The transformer architecture — what changed everything
- 2017: attention is all you need — Google researchers published a paper with that title. The "transformer" architecture it introduced replaced the recurrent networks that had dominated NLP. Transformers process all tokens in parallel and use "attention" to weigh which tokens matter most for predicting each next token.
- Why it scaled — Earlier architectures hit walls — they could not be made bigger without breaking. Transformers could. Add more parameters, add more data, add more compute — and performance kept improving. This was not obvious before 2017. It became the central insight that launched the LLM era.
- GPT-1 to GPT-4, BERT to Claude 3 — Every major LLM today is a transformer variant. The differences are in training data, alignment techniques, context length, and fine-tuning — not the fundamental architecture.
What "large" actually means
- Parameters — A model's parameters are the learned weights — numbers that get adjusted during training until the model predicts text accurately. GPT-3 has 175 billion parameters. Claude 3 Opus is estimated at a similar scale. More parameters = more capacity to store patterns, but also more compute required.

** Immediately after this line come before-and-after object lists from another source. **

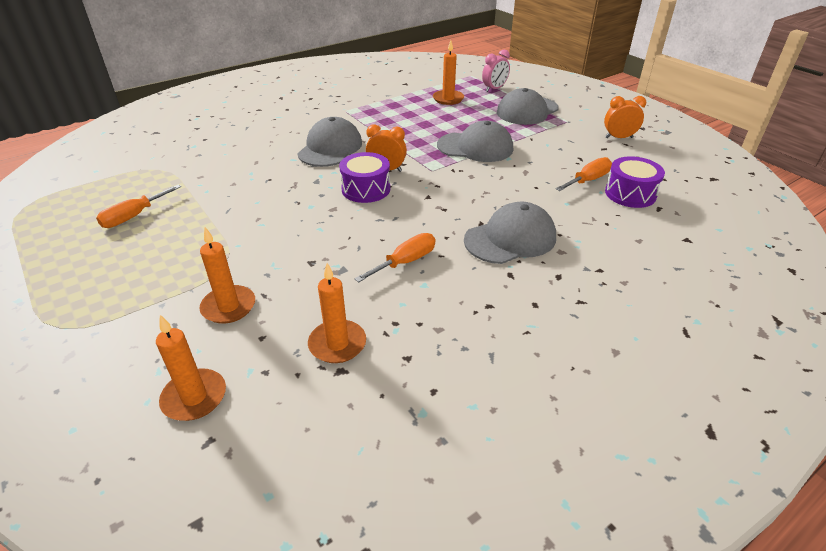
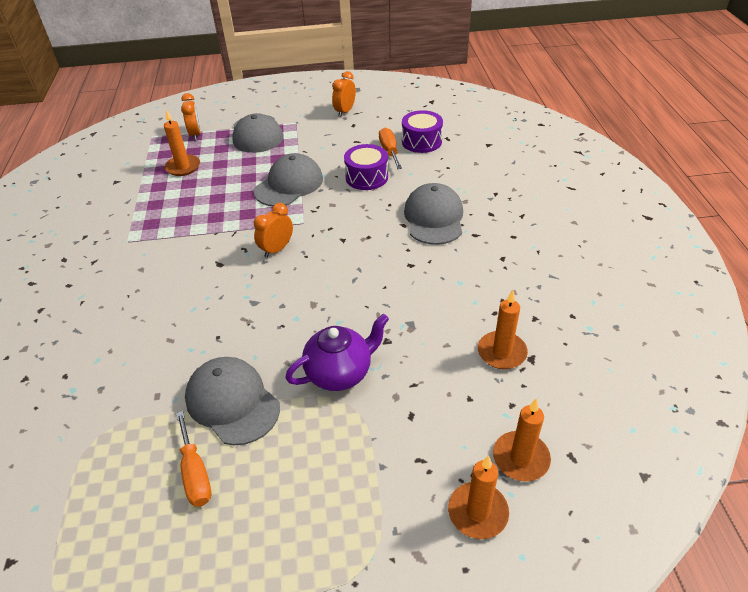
camera: 60 degrees left, 5 degrees up
orange candle [199,227,255,324] -> orange candle moved to [448,455,509,539]
grey cap [297,117,362,167] -> grey cap moved to [185,357,280,445]
purple drum [339,152,390,203] -> purple drum moved to [344,144,388,190]
orange screwdriver [354,233,435,283] -> none
pink clock [482,50,510,92] -> orange clock [181,93,201,141]
none -> purple teapot [286,314,389,391]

- Training data — LLMs are trained on text scraped from the internet, books, code repositories, and curated datasets — hundreds of billions to trillions of tokens. The model never "sees" this data again after training; it is compressed into the weights.
- Compute — Training a frontier model costs tens to hundreds of millions of dollars in GPU compute. Inference (running the model for a user query) is much cheaper — milliseconds of compute per request.
An LLM is like a very well-read person who has never experienced the world
Imagine someone who has read every book, article, and forum post ever written — but has never left a room. They know everything written down, including contradictions, misinformation, and fictional "facts". They can reason about problems they have never encountered, but their knowledge has a hard cutoff at when they stopped reading, and they cannot verify anything against reality.
Why this matters for builders
- Models do not look things up — Everything an LLM knows is baked into its weights at training time. It cannot Google something mid-response unless you explicitly give it a search tool. This is why knowledge cutoffs exist and why RAG (giving the model documents to read) is so powerful.
- Models do not reason like computers — A computer evaluates an expression and returns an exact answer. An LLM predicts what a plausible answer looks like based on patterns in training data. For most tasks, these converge. For edge cases, they diverge — sometimes confidently.
- Context is everything — The model sees only what you send it in the current request. It has no memory of previous conversations unless you include that history in the prompt. This is why context window size matters so much for complex workflows.
Try this
Ask Claude (or any LLM): "What is today's date?" Then ask: "What was the most recent news event you know about?" Then ask: "If you had to guess what happened in the world after your training cutoff, what would you say?" Observe how the model reasons about its own limitations — and where that reasoning breaks down.